- Detected change data
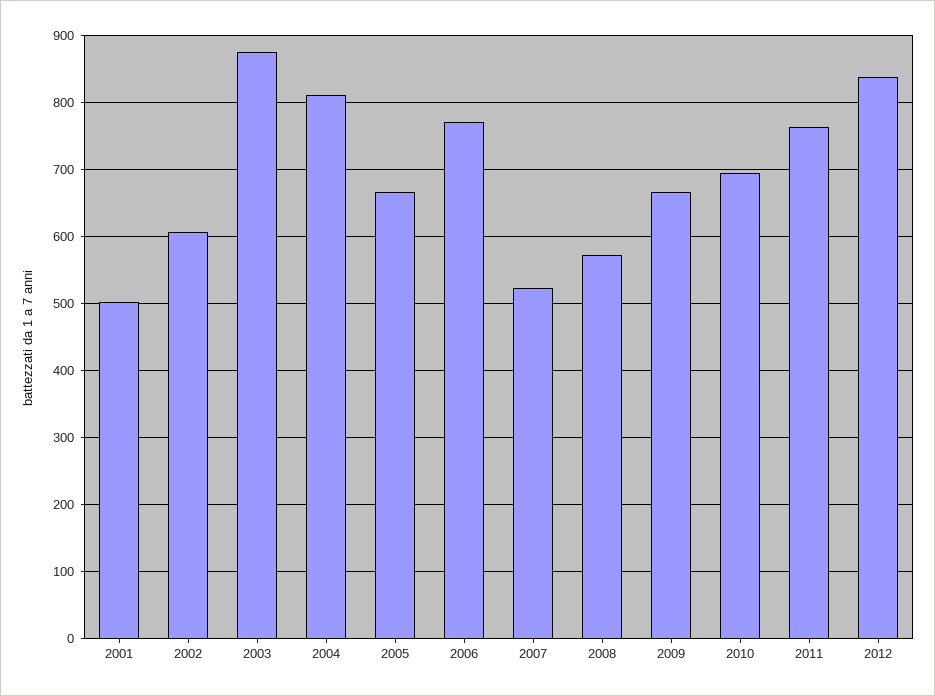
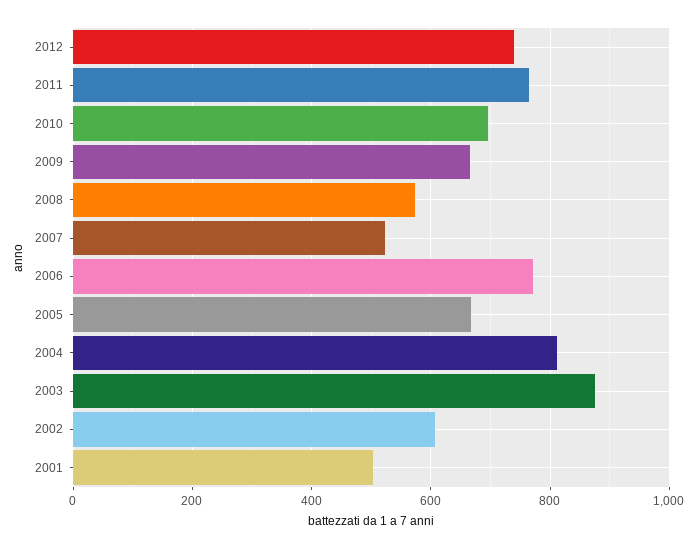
  {
    "2001": 500,
    "2002": 610,
    "2003": 880,
    "2004": 810,
    "2005": 670,
    "2006": 770,
    "2007": 520,
    "2008": 570,
    "2009": 670,
    "2010": 700,
    "2011": 760,
-   "2012": 840
+   "2012": 740
  }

- Directions
Each record above should be returned unchanged, except that the pictures are dropped.

- Written solution
  {
    "2001": 500,
    "2002": 610,
    "2003": 880,
    "2004": 810,
    "2005": 670,
    "2006": 770,
    "2007": 520,
    "2008": 570,
    "2009": 670,
    "2010": 700,
    "2011": 760,
-   "2012": 840
+   "2012": 740
  }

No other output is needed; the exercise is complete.